HHS secretary Robert F. Kennedy Jr. moved NIOSH from under the Centers for Disease Control and Prevention (CDC) and placed it under the auspices of the newly created Administration for a Healthy America, where it was summarily dismembered. Three months into the Trump presidency, NIOSH’s staff — like so many other workers at public health, labor safety, consumer rights and environmental agencies — is facing a wholesale destruction of their jobs and institution, leaving a gaping hole in the country’s ability to ensure safe workplaces and increasing the likelihood of deadly workplace accidents, toxic exposures and chronic illnesses. These are the collateral consequences of the rush to roll back regulations and to free up American industry from the pesky costs of government oversight under Elon Musk’s so-called “Department of Government Efficiency” (DOGE).

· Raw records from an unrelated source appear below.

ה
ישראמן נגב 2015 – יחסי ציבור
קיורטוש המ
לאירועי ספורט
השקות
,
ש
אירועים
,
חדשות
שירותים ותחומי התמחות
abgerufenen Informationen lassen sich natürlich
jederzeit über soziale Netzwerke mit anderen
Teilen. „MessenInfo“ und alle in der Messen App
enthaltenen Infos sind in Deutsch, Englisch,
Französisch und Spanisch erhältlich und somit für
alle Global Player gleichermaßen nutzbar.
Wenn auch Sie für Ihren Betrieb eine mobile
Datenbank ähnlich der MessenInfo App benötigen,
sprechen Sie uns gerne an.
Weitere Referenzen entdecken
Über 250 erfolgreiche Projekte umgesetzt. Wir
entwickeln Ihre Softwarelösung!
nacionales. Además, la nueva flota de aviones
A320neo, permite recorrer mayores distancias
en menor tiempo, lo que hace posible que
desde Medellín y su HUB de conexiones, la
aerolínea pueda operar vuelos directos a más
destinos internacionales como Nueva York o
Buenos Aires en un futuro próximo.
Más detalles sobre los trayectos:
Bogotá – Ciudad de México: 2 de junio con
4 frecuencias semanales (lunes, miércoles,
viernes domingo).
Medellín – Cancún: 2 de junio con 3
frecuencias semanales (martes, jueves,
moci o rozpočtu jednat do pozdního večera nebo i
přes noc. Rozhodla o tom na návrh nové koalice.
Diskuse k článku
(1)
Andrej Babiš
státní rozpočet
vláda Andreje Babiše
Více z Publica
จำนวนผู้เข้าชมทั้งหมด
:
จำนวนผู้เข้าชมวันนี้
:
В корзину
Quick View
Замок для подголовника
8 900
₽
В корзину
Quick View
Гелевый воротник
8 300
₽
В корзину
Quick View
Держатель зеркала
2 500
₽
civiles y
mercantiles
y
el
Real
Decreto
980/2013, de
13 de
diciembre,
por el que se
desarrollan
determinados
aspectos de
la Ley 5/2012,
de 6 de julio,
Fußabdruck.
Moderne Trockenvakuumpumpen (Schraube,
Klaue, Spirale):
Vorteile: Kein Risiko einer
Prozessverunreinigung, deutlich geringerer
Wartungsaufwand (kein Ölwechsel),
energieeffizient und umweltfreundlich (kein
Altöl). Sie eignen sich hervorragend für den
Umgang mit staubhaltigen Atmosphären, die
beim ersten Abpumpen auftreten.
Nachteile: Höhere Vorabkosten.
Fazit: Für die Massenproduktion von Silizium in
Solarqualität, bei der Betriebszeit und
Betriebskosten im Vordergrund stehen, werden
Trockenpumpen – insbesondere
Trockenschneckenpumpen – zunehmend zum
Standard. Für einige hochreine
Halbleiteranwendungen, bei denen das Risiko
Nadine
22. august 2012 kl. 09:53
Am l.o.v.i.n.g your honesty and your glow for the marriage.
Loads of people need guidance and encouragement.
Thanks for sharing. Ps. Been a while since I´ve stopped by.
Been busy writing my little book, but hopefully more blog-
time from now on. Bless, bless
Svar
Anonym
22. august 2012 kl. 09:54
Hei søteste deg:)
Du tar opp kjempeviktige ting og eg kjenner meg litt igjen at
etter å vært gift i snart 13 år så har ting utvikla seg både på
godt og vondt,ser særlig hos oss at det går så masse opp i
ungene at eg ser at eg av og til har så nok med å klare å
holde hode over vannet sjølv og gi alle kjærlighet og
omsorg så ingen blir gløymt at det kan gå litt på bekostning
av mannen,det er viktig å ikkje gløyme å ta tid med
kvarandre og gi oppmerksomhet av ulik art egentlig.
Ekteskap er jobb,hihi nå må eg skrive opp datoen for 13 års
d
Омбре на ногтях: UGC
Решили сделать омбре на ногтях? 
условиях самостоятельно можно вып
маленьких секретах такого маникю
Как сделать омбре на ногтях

In fact, the antipathy toward agencies that work to protect the U.S.’s workers, especially those further down the income chain, is one of the most visible leitmotifs running through Trump 2.0. At the Consumer Financial Protection Bureau, for example, 1,400 out of 1,700 staffers were fired in an early April purge. DOGE has cancelled the leases for numerous regional offices of the National Labor Relations Board (NLRB), and large-scale job cuts at the NLRB are likely. At the same time, OSHA’s ability to enforce new workplace standards and regulations looks to be in jeopardy. Well over three thousand staffers at the Food and Drug Administration are being fired; and 2,400 employees at the CDC are also being let go. The vast majority of staff at the CDC’s Office of Smoking and Health have been canned. And the EPA’s Office of Environmental Justice has been forced to fire most of its team.
And then, to pour salt into the wound, there’s the all-out assault on NIOSH. Somewhere in the region of 900 of the agency’s employees have been sent Reduction-in-Force (RIF) notices telling them to expect to be fired in June; this represents nearly 10 percent of the entire staffing cuts that have been foisted on the sprawling Department of Health & Human Services to date. The RIF letters were a combination of brutal and saccharine, announcing that because of a Reduction in Force their services would no longer be required, and then concluding, “Thank you for your understanding and cooperation during this challenging time,” according to Echt. Administrators at the agency have already been put on administrative leave, so that even though they are still formally employed until the start of June, in reality they are already prohibited from doing any NIOSH work.
So extreme are the cuts that when one clicks on the agency’s website, a banner atop the front page declares, “Due to the reduction in force across NIOSH, no new health hazard evaluation requests can be accepted.”
None of this vandalism-like destruction, either at NIOSH or the other agencies, has been approved by Congress; and yet, the cuts are likely to stand simply because the GOP majority shows absolutely no interest in pushing back against them. Astoundingly, in the year 2025, the U.S. government is rolling back regulatory agencies that have existed, in some cases, for more than a century. And this rollback is occurring not because there is mass public support for it, but because Donald Trump’s inner circle is intent on smashing to smithereens any agency that protects the public’s health, its working conditions and its environment from the evermore predatory actions of the U.S.’s new oligarchy.